Ярвин здорового человека
Вряд ли Ярвин часто использует термин правящий класс, а если и использует, то непоследовательно. Ярвин определённо не вдохновлялся марксистской традицией, ведь у него надстройка (идеи и правила, которые создают интеллектуалы) определяет базис (ту или иную конфигурацию олигополистического капитализма и социального государства). В общем, Ярвин обходит вниманием влияние материальных условий на характер и трансформацию элит последних ста лет. И в этом он оригинальничает, ведь отходит от интеллектуальной традиции, к которой можно было бы причислить его самого. Цитируемые им же теоретики элит экс-троцкист Джеймс Бёрнем и идеолог прото-трампистского движения Сэм Фрэнсис указывали на научно-технические, экономические и геополитические факторы, которые в начале 20 века революционизировали западные общества. Как писал Сэм Фрэнсис:
Сложность и масштаб массовых организаций, а также необходимость в высокотехнологичных навыках для их обслуживания, способствуют созданию элит, которые по составу, структуре, менталитету и интересам отличаются от тех, которые правили сословными обществами Европы до промышленных и демократических революций 18 века, и от тех, которые правили буржуазной Европой и Америкой 19 века.

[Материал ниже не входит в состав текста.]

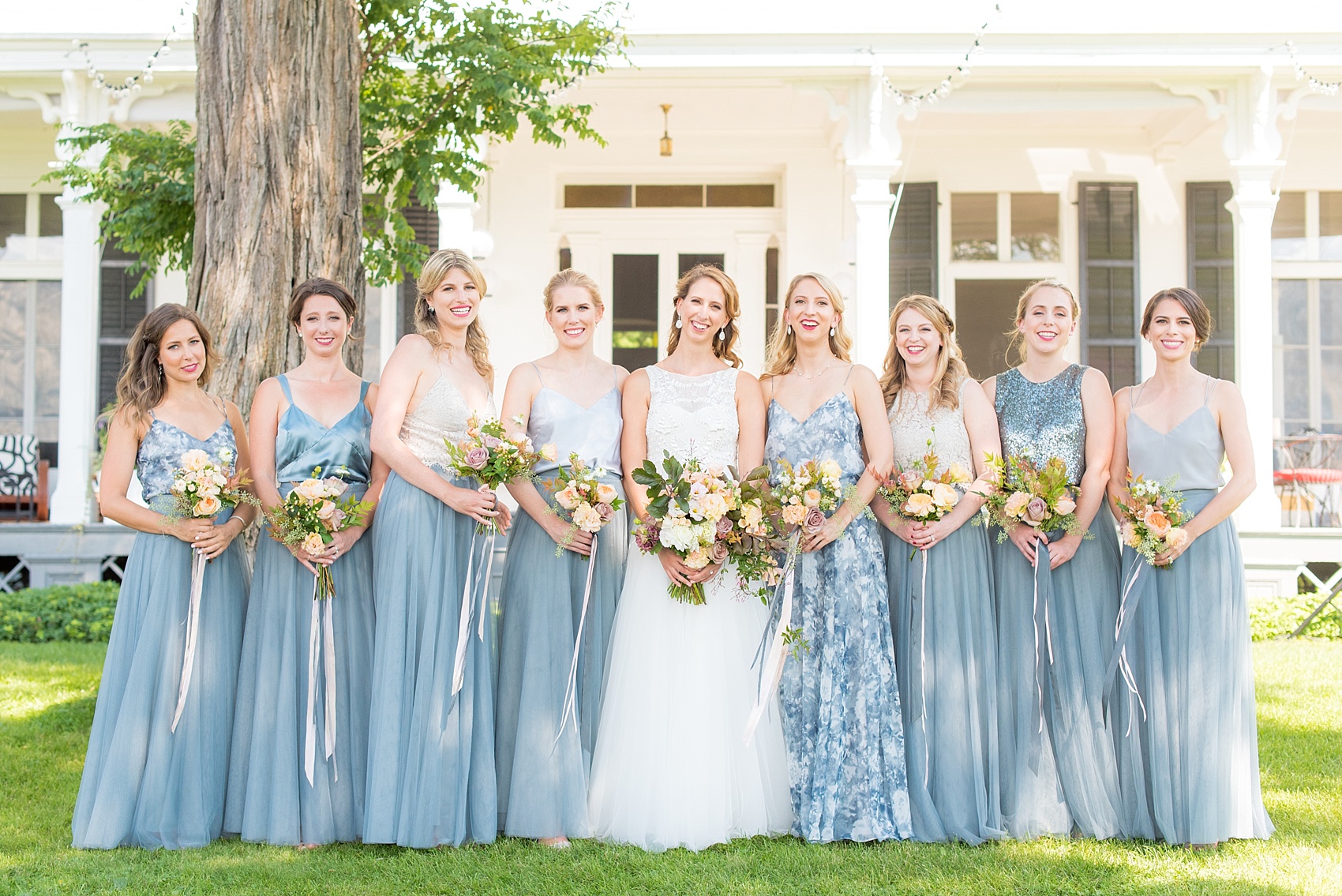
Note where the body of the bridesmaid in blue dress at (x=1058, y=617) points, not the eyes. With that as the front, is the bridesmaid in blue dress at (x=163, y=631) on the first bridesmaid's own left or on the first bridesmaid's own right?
on the first bridesmaid's own right

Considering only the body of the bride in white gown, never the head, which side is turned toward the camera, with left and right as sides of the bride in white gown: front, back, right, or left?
front

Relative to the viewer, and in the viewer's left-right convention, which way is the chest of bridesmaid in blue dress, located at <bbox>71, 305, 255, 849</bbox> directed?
facing the viewer and to the right of the viewer

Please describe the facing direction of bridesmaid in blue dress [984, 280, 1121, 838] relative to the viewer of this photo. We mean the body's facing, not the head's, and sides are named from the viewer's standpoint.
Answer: facing the viewer

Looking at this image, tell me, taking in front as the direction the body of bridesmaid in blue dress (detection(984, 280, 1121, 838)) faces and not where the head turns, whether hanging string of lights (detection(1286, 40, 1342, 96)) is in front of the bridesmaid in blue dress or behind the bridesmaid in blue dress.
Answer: behind

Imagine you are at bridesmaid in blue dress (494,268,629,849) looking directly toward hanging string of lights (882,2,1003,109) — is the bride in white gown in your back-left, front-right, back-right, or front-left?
front-right

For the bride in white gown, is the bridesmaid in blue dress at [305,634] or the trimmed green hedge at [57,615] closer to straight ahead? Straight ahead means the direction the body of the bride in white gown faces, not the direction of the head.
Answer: the bridesmaid in blue dress

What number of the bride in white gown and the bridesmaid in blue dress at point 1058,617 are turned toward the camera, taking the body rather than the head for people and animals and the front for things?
2

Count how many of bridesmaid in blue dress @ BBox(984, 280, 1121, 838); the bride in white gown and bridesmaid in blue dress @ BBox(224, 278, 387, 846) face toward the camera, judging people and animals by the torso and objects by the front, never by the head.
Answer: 3

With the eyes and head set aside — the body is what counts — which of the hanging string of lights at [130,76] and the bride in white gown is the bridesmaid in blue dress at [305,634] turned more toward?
the bride in white gown
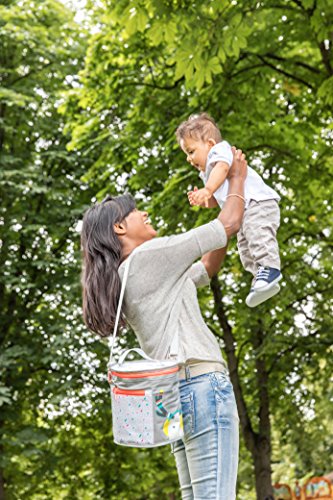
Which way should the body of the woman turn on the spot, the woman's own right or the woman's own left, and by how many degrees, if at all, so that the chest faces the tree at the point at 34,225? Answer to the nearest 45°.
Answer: approximately 90° to the woman's own left

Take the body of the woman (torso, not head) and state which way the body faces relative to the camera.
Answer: to the viewer's right

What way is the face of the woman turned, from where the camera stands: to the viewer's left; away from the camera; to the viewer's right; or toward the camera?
to the viewer's right

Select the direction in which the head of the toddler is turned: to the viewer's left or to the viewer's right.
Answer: to the viewer's left

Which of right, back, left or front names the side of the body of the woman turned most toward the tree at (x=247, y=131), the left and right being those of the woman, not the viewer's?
left
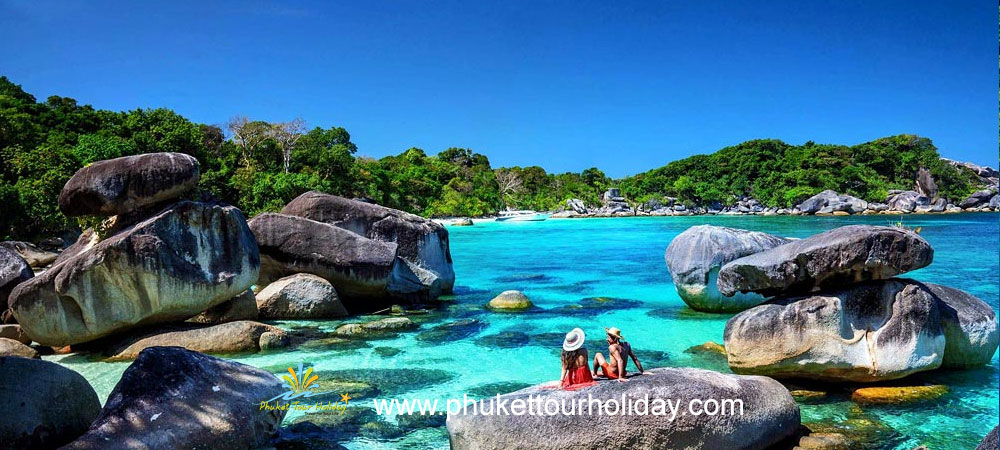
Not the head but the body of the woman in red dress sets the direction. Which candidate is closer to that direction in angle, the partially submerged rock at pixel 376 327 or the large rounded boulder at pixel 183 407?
the partially submerged rock

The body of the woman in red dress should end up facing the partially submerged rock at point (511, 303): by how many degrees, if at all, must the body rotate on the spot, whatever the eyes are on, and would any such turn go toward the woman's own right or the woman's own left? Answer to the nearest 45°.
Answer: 0° — they already face it

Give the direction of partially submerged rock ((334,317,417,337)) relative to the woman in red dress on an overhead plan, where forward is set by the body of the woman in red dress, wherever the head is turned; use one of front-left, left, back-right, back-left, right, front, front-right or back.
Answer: front-left

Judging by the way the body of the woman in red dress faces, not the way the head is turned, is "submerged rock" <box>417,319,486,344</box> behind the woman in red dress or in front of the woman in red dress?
in front

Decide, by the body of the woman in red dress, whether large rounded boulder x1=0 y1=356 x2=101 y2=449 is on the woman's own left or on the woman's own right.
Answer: on the woman's own left

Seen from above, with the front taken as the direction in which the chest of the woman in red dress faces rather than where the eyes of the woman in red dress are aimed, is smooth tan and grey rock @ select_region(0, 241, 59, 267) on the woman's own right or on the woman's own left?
on the woman's own left

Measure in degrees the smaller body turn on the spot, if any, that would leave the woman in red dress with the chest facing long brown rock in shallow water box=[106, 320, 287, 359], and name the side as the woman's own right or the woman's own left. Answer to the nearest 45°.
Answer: approximately 45° to the woman's own left

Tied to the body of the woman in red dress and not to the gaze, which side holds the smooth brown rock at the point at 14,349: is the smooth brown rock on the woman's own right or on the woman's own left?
on the woman's own left

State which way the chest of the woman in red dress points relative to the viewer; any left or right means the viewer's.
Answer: facing away from the viewer

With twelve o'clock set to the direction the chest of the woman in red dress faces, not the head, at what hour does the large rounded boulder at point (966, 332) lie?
The large rounded boulder is roughly at 2 o'clock from the woman in red dress.
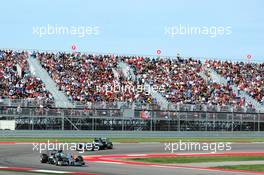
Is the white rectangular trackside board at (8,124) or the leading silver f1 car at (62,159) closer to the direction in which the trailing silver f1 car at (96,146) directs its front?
the leading silver f1 car

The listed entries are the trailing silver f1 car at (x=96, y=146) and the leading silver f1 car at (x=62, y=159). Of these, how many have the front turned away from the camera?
0

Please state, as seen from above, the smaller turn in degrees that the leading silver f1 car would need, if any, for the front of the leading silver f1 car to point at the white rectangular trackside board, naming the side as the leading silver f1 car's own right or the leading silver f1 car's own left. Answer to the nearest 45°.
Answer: approximately 135° to the leading silver f1 car's own left

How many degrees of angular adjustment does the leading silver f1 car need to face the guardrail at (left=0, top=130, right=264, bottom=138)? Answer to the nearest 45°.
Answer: approximately 135° to its left

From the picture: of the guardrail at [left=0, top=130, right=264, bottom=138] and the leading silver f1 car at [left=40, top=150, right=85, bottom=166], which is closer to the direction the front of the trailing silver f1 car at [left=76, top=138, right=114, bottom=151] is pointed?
the leading silver f1 car

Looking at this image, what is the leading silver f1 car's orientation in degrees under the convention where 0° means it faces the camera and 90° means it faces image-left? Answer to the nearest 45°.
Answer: approximately 315°

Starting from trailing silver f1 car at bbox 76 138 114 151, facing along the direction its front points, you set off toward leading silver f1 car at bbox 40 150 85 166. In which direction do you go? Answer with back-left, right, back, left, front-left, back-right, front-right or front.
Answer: front-left
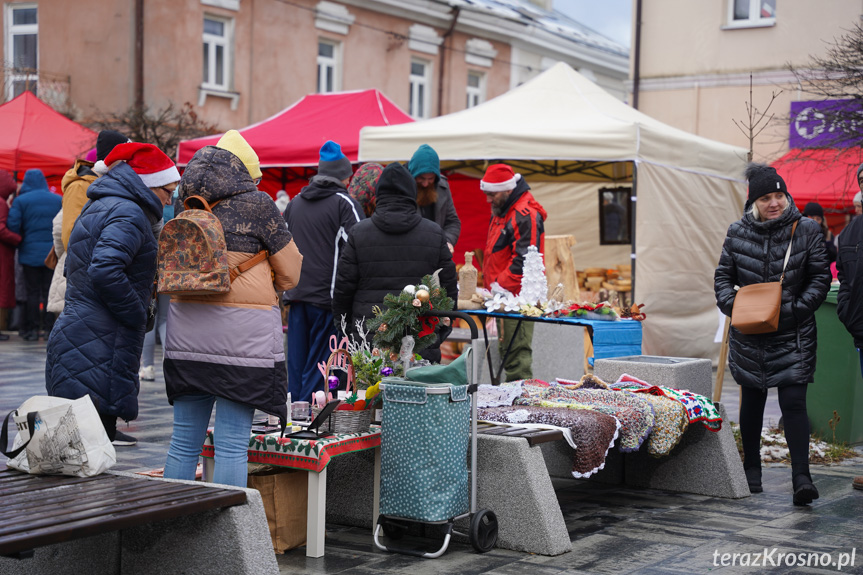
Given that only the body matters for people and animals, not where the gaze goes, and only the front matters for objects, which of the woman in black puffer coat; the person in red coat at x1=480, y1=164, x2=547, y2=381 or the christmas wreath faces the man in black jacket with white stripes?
the person in red coat

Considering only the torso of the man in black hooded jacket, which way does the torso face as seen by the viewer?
away from the camera

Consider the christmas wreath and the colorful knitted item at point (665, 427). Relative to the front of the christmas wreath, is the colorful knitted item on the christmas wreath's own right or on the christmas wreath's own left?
on the christmas wreath's own left

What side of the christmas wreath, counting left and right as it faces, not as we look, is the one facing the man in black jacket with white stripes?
back

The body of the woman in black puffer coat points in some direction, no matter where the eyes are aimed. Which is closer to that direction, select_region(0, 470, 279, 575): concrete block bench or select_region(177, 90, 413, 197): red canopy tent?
the concrete block bench

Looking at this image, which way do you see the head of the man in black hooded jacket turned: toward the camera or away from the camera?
away from the camera

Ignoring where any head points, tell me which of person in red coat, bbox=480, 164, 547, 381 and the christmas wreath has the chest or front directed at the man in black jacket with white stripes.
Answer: the person in red coat

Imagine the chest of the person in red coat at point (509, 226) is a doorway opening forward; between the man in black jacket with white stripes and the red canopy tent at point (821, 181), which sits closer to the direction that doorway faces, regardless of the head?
the man in black jacket with white stripes

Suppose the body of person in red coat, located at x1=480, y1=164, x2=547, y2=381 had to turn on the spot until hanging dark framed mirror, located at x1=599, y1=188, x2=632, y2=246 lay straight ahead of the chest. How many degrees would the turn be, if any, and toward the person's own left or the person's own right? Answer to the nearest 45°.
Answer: approximately 135° to the person's own right

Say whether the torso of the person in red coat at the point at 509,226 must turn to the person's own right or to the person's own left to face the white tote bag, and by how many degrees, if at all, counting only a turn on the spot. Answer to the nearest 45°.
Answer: approximately 45° to the person's own left

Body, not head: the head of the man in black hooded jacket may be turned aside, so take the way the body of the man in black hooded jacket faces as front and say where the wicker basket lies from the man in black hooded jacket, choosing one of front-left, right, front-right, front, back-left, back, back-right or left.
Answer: back

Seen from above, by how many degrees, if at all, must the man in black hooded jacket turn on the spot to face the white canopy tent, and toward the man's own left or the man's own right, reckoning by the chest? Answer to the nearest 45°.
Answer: approximately 45° to the man's own right
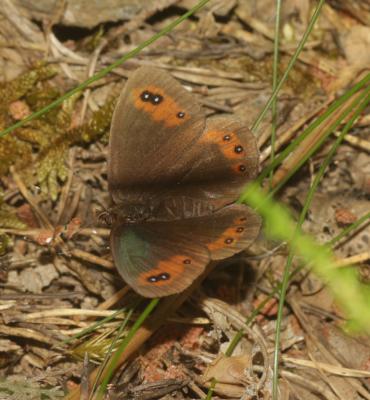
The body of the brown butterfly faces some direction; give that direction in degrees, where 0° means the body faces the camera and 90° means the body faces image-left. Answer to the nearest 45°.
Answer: approximately 90°
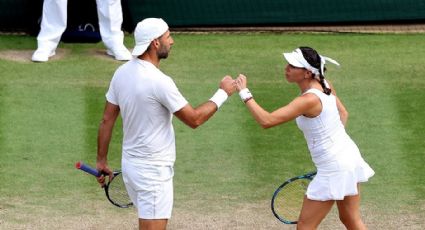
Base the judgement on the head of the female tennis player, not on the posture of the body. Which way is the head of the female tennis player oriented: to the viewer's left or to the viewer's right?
to the viewer's left

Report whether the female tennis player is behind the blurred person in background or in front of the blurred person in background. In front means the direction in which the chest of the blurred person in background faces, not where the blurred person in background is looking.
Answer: in front

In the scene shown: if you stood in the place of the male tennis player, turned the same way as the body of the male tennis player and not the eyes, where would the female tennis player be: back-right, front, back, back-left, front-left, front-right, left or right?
front-right

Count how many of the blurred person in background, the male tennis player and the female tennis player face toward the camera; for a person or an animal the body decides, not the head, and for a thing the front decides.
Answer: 1

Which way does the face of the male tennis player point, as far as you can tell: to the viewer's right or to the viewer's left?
to the viewer's right

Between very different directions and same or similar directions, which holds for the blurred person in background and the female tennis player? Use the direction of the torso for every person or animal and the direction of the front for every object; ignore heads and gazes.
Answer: very different directions

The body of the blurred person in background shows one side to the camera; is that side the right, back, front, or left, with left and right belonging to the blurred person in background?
front

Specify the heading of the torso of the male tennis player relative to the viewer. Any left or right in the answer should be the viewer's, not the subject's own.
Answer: facing away from the viewer and to the right of the viewer

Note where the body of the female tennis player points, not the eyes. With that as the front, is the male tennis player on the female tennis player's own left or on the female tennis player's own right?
on the female tennis player's own left

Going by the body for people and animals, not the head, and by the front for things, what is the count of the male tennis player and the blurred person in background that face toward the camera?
1

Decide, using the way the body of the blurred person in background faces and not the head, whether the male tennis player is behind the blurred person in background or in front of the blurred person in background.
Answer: in front

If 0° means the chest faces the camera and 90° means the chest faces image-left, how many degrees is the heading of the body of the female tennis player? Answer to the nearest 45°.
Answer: approximately 135°
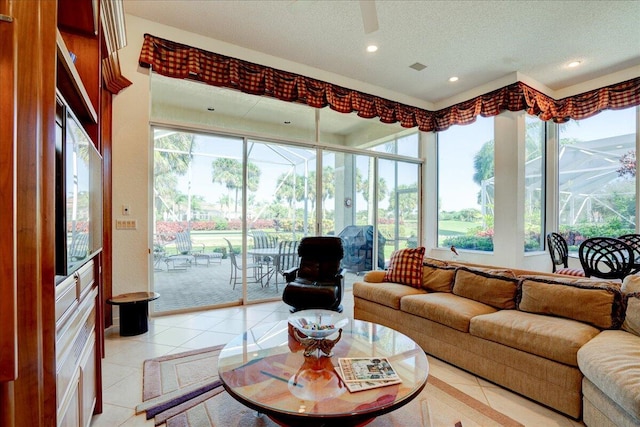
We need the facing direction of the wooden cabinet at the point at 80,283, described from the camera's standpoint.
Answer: facing to the right of the viewer

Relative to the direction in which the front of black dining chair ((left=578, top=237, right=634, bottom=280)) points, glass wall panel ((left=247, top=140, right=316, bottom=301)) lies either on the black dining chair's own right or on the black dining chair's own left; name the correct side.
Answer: on the black dining chair's own left

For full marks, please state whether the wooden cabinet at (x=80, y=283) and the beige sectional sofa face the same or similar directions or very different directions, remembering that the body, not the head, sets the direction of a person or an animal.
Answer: very different directions

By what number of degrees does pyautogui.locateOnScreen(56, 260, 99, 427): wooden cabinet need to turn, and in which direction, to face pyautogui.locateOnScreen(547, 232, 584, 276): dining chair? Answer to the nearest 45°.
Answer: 0° — it already faces it

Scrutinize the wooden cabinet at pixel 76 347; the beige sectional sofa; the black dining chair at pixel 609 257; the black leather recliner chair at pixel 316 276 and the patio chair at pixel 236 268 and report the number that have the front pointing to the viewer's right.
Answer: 2

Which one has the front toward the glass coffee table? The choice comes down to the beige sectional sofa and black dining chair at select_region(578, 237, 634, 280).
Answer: the beige sectional sofa

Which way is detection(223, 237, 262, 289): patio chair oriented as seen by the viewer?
to the viewer's right

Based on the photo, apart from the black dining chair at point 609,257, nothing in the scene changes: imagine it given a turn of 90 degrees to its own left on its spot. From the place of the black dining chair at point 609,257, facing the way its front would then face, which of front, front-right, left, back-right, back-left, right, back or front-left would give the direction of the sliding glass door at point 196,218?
front-left

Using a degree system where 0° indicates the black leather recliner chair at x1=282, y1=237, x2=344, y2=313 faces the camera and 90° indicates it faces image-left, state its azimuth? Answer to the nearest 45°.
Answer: approximately 45°

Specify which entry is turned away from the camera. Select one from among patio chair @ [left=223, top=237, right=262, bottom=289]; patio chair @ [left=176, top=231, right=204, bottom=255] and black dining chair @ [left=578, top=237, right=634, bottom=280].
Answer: black dining chair @ [left=578, top=237, right=634, bottom=280]

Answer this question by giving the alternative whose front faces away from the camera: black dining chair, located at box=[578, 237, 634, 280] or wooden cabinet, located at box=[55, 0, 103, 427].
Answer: the black dining chair

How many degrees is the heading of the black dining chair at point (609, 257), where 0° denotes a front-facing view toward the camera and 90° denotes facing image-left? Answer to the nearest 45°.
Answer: approximately 180°
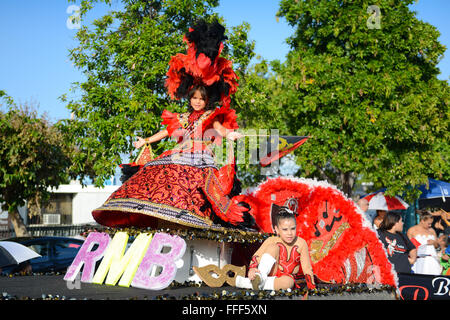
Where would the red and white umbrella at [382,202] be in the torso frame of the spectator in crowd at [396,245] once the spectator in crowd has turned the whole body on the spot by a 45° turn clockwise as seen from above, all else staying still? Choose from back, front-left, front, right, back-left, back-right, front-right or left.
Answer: back

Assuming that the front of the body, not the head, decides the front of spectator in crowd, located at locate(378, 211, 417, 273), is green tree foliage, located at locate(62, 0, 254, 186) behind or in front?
behind

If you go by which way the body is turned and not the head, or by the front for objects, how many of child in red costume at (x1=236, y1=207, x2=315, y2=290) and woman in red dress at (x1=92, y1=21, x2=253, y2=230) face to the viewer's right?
0

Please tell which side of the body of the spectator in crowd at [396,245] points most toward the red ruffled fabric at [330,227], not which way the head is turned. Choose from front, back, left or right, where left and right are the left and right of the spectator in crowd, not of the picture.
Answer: right

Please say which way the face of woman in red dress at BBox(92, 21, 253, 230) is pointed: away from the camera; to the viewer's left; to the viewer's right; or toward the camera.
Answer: toward the camera

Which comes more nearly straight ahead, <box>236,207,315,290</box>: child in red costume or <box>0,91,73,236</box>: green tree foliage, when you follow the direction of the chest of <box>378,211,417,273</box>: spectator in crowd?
the child in red costume

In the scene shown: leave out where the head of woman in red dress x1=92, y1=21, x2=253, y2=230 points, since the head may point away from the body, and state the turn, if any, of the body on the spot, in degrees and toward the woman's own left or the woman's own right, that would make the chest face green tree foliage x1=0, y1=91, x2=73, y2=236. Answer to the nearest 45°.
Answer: approximately 90° to the woman's own right

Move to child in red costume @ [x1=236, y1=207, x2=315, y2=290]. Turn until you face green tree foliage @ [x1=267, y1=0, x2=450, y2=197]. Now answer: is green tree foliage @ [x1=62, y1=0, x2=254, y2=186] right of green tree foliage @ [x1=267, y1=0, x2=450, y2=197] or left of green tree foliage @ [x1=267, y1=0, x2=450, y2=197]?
left

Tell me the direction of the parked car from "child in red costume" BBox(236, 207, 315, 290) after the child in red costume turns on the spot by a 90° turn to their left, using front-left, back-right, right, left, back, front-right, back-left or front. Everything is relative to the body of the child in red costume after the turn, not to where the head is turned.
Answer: back-left

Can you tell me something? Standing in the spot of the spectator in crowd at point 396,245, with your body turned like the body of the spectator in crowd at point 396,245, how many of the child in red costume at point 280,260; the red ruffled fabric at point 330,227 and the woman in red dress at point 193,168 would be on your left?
0

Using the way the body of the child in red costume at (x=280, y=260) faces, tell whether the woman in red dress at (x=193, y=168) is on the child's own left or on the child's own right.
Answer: on the child's own right

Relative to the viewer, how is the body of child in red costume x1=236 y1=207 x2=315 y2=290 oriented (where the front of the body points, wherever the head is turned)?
toward the camera

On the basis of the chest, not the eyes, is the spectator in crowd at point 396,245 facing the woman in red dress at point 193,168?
no

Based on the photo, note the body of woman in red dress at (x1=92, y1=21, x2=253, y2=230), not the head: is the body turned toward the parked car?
no
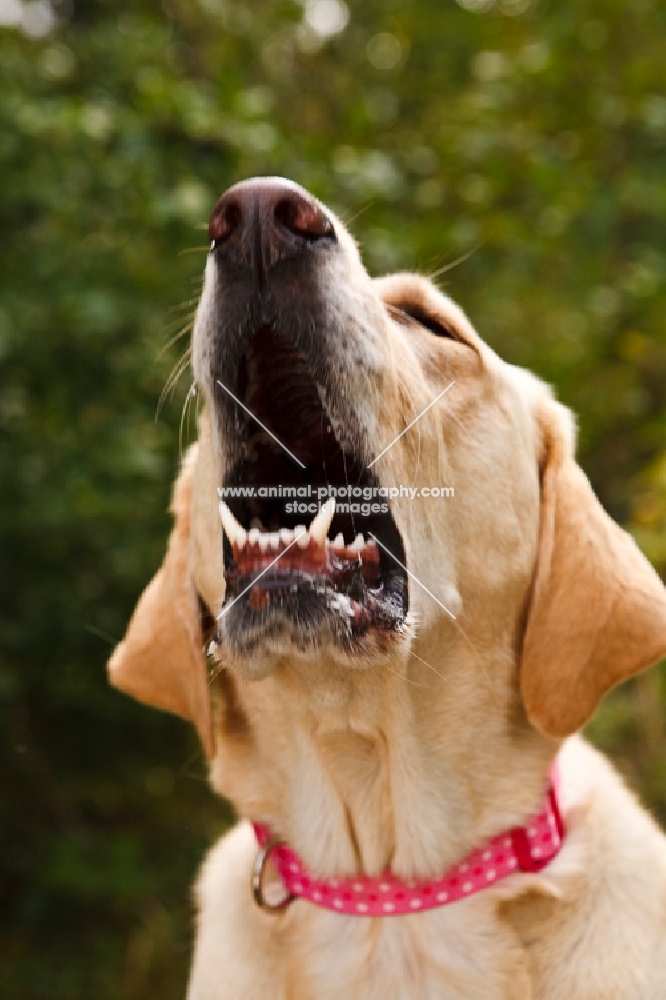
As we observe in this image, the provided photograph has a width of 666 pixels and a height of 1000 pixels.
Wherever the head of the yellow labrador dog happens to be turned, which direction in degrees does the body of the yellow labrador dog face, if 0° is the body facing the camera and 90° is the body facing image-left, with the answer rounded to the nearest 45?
approximately 45°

Любопытно, что Бёрнем и Фрэнсис, которых причисляют к крайне правому крылу политического спектра, согласны с марксистами по многим пунктам. Для них неравенство в экономической власти в капиталистическом обществе конвертируется в неравный доступ к государственным институтам. Также, по их мнению, рационализирующие реалии Модерна постепенно приводят не только к стандартизации экономических и политических институтов, но и к гомогенизации элит. Обуржуазненная аристократия и аристократизирующаяся буржуазия, несмотря на партийную или придворную борьбу, были солидарны в сохранении капиталистического статус-кво (с ограничением политического участия масс и социалистических партий) и соответствующих ему ценностей. Однако, в отличие от марксистов (и левых теоретиков элит), Фрэнсис считает, что трансформация капитализма из частнопредпринимательского в корпоративный, а минимального государства в социальное, также привели к трансформации элит. Либеральная демократия и общество потребления послевоенной эпохи также требовали соответствующих правил и норм, которые, в свою очередь, должны были формулировать интеллектуалы. Делало ли это их правящим классом?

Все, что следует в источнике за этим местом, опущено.